Wally Sparks cracks local rap with Heir 2 tha $treetz
Saturday night at Good Life, veteran hip-hop scenester Ricky Powell blessed a roomful of wide-eyes with his world-famous slide show, in which he flashed and joked about his pics of celebs ranging from Jam Master Jay to John Lee Hooker. As a self-described frozen-lemonade-salesman-turned-photographer and host of the legendary New York cable-access show Rappin’ with the Rickster, Powell — who’s also known as the “Fourth Beastie Boy” — has made a career out of shooting superstars and nailing groupies without having to perform. You might recall his name from the song “Car Thief” off Paul’s Boutique: “Homeboy throw in the towel/Your girl got dicked by Ricky Powell.”
BE HIS GUEST: Heir 2 tha $treetz is hardly Meet the Press — hyperbole is valued over accountability.
On the same night, across town at Harpers Ferry, Boston rap character Wally Sparks stood outside the Styles P show interviewing cats with Frankie Blanco, the co-producer and cameraman behind their nightly Comcast cable-access show, Heir 2 tha $treetz. Although he’s a long way from attaining Powell-level status — and still a short way from having panties slung at him — Sparks has in a year become a highly visible face on Boston’s rap scene. His half-hour show, which splices interviews with music videos and everything else you might find on Beef, Smack, and Cheddar DVDs, airs every weeknight from 10 pm to 4 am on channel 12. That’s 30 hours total.
In nearly two decades of Rappin’ with the Rickster there have been three essential elements to Powell’s success — vision, hustle, and hilarity — and Sparks packs every one. Heir doesn’t discriminate; Sparks and Blanco are at almost every concert, often landing exclusives with heavyweights like AZ and De La Soul, but, in the spirit of cable access, allowing scrubs to shine as well. In fact, the less famous someone is, the better chance he’ll say something hysterically foolish, like claiming he’s the “King of Boston” despite having released just one CD-R mixtape.

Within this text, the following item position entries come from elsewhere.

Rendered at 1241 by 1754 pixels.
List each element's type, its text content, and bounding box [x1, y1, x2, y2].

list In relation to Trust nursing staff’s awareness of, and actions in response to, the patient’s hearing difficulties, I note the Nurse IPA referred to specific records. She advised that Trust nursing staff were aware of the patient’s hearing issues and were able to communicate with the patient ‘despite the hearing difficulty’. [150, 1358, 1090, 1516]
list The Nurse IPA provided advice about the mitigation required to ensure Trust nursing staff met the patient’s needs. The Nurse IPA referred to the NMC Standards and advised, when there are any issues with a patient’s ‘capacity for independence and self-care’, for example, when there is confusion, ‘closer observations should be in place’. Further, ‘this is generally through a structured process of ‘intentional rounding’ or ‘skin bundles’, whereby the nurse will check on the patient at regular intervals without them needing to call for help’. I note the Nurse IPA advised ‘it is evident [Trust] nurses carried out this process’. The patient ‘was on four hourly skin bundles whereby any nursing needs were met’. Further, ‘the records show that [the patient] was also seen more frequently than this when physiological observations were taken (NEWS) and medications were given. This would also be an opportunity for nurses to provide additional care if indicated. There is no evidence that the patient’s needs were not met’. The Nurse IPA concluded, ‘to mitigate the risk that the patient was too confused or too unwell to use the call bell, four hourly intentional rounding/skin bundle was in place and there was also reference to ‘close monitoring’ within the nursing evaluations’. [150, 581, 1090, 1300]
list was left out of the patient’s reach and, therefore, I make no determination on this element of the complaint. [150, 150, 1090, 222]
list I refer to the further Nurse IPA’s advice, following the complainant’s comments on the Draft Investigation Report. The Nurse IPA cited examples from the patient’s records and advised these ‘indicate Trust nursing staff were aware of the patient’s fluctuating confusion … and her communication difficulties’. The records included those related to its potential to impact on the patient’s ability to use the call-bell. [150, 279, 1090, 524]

Unlike most “hood DVDs,” as shoddily compiled street rap videos are often called, Sparks’s show is more fun than threatening. He’s a comically inclined host who can simultaneously make guests feel comfortable and wink at viewers when his subjects give their phone numbers away unsolicited, shout out entire neighborhoods name by name, and claim to be chief executives of imaginary businesses. Heir 2 tha $treetz is hardly Meet the Press; guests are not only permitted to hyperbolize without being held accountable, they’re almost encouraged to do so.

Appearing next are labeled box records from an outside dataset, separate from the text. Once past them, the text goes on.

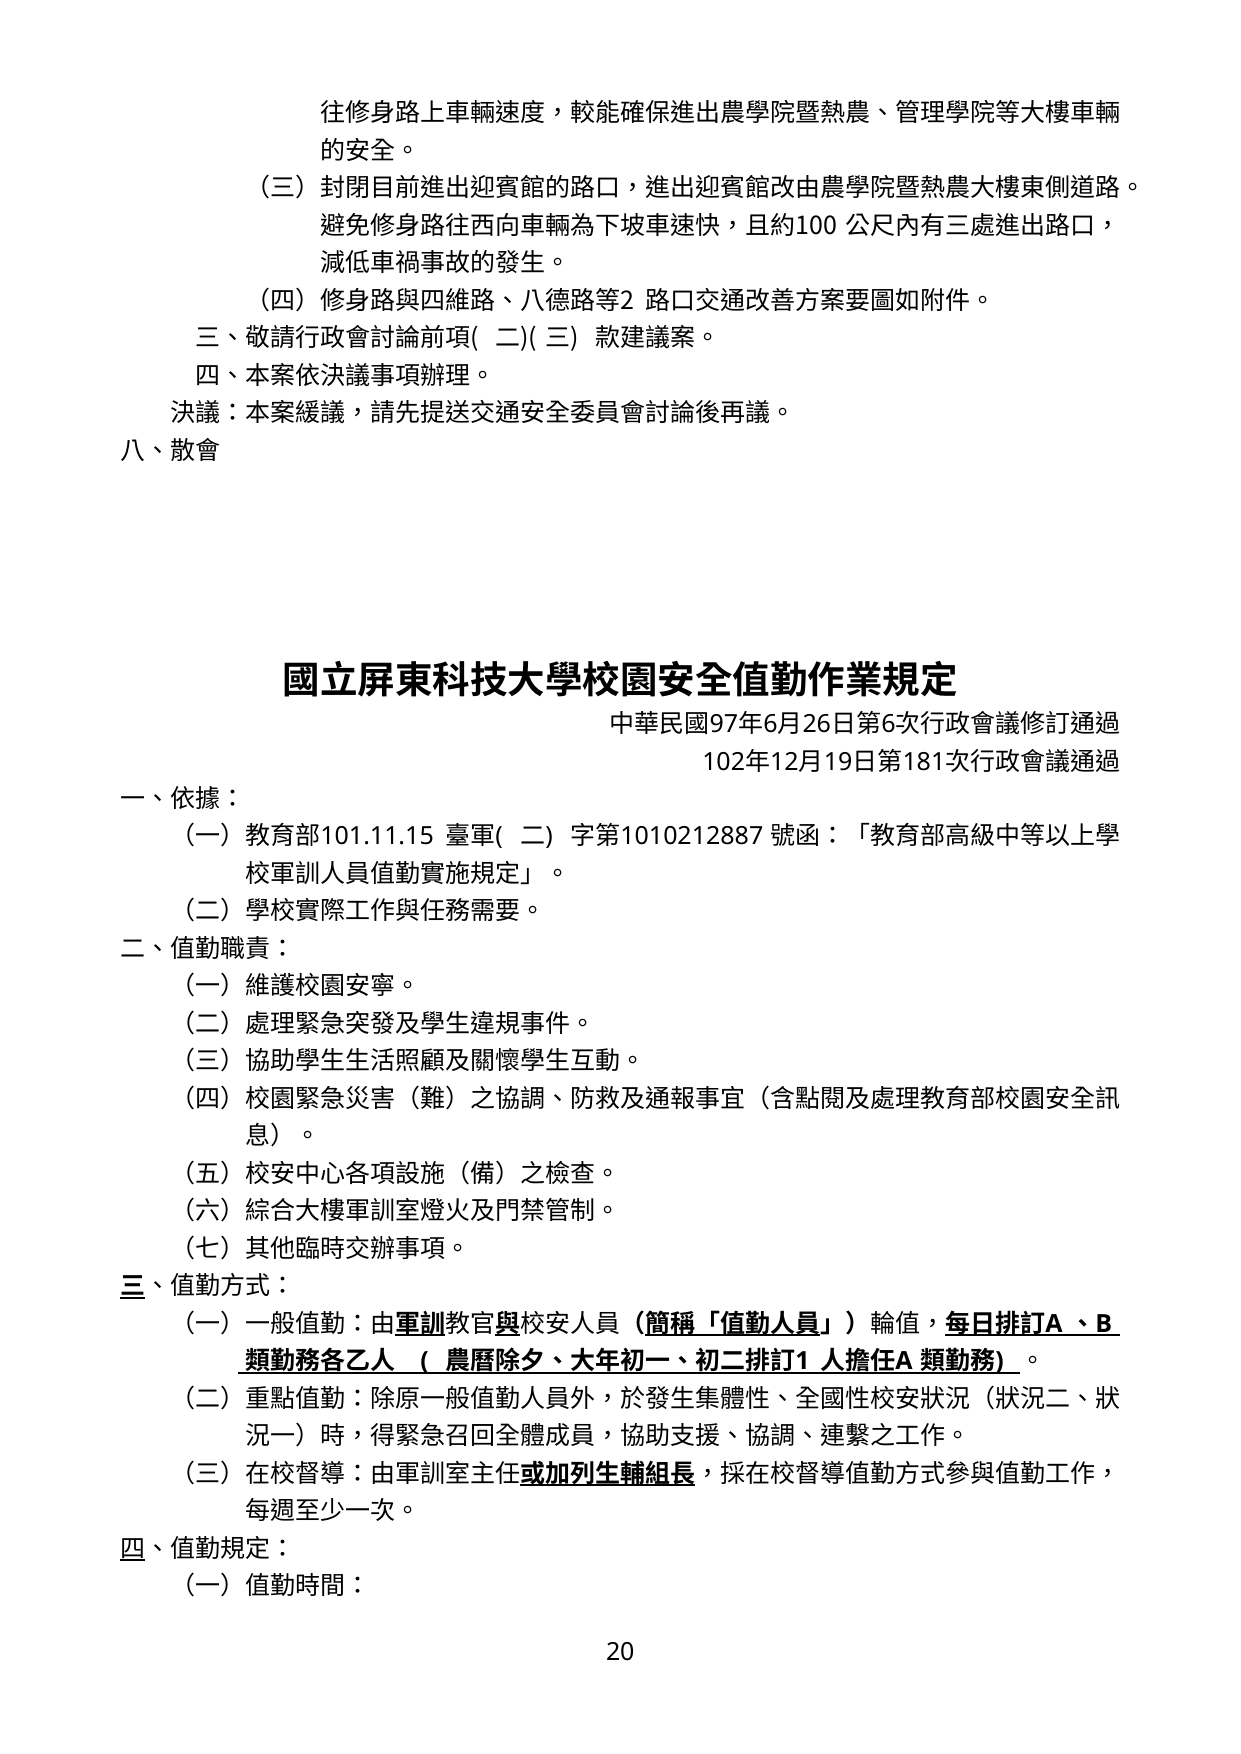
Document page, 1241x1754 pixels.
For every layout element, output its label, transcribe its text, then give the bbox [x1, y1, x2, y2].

text 四、值勤規定： [120, 1528, 1120, 1565]
text （一）一般值勤：由軍訓教官與校安人員（簡稱「值勤人員」）輪值，每日排訂A、B類勤務各乙人 (農曆除夕、大年初一、初二排訂1人擔任A類勤務)。 [164, 1303, 1120, 1378]
text 三、值勤方式： [120, 1265, 1120, 1303]
text 往修身路上車輛速度，較能確保進出農學院暨熱農、管理學院等大樓車輛的安全。 [238, 92, 1120, 167]
text 四、本案依決議事項辦理。 [120, 355, 1120, 392]
text （五）校安中心各項設施（備）之檢查。 [164, 1153, 1120, 1190]
text （一）教育部101.11.15臺軍(二)字第1010212887號函：「教育部高級中等以上學校軍訓人員值勤實施規定」。 [164, 815, 1120, 890]
text （四）修身路與四維路、八德路等2路口交通改善方案要圖如附件。 [238, 280, 1120, 317]
text （二）重點值勤：除原一般值勤人員外，於發生集體性、全國性校安狀況（狀況二、狀況一）時，得緊急召回全體成員，協助支援、協調、連繫之工作。 [164, 1378, 1120, 1453]
text （二）處理緊急突發及學生違規事件。 [164, 1003, 1120, 1040]
text 決議：本案緩議，請先提送交通安全委員會討論後再議。 [120, 392, 1120, 430]
text 102年12月19日第181次行政會議通過 [120, 740, 1120, 778]
text （四）校園緊急災害（難）之協調、防救及通報事宜（含點閱及處理教育部校園安全訊息）。 [164, 1078, 1120, 1153]
text 二、值勤職責： [120, 928, 1120, 965]
text （一）維護校園安寧。 [164, 965, 1120, 1003]
text （六）綜合大樓軍訓室燈火及門禁管制。 [164, 1190, 1120, 1228]
text （二）學校實際工作與任務需要。 [164, 890, 1120, 928]
text 中華民國97年6月26日第6次行政會議修訂通過 [120, 703, 1120, 740]
text （三）協助學生生活照顧及關懷學生互動。 [164, 1040, 1120, 1078]
text 國立屏東科技大學校園安全值勤作業規定 [120, 655, 1120, 703]
text 一、依據： [120, 778, 1120, 815]
text 八、散會 [120, 430, 1120, 467]
text （三）在校督導：由軍訓室主任或加列生輔組長，採在校督導值勤方式參與值勤工作，每週至少一次。 [164, 1453, 1120, 1528]
text （七）其他臨時交辦事項。 [164, 1228, 1120, 1265]
text 三、敬請行政會討論前項(二)(三)款建議案。 [120, 317, 1120, 355]
text （三）封閉目前進出迎賓館的路口，進出迎賓館改由農學院暨熱農大樓東側道路。避免修身路往西向車輛為下坡車速快，且約100公尺內有三處進出路口，減低車禍事故的發生。 [238, 167, 1120, 280]
text （一）值勤時間： [120, 1565, 1120, 1603]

“I know that I take a whole different approach than a lot of these other guys,” says Sparks. “I’m a little more positive, and I want people to laugh. A lot of those hood DVDs are about turning people against each other, and there’s too much of that going on. It’s not like I go out of my way to make it funny, but I don’t write any of my questions in advance, so I guess that helps.”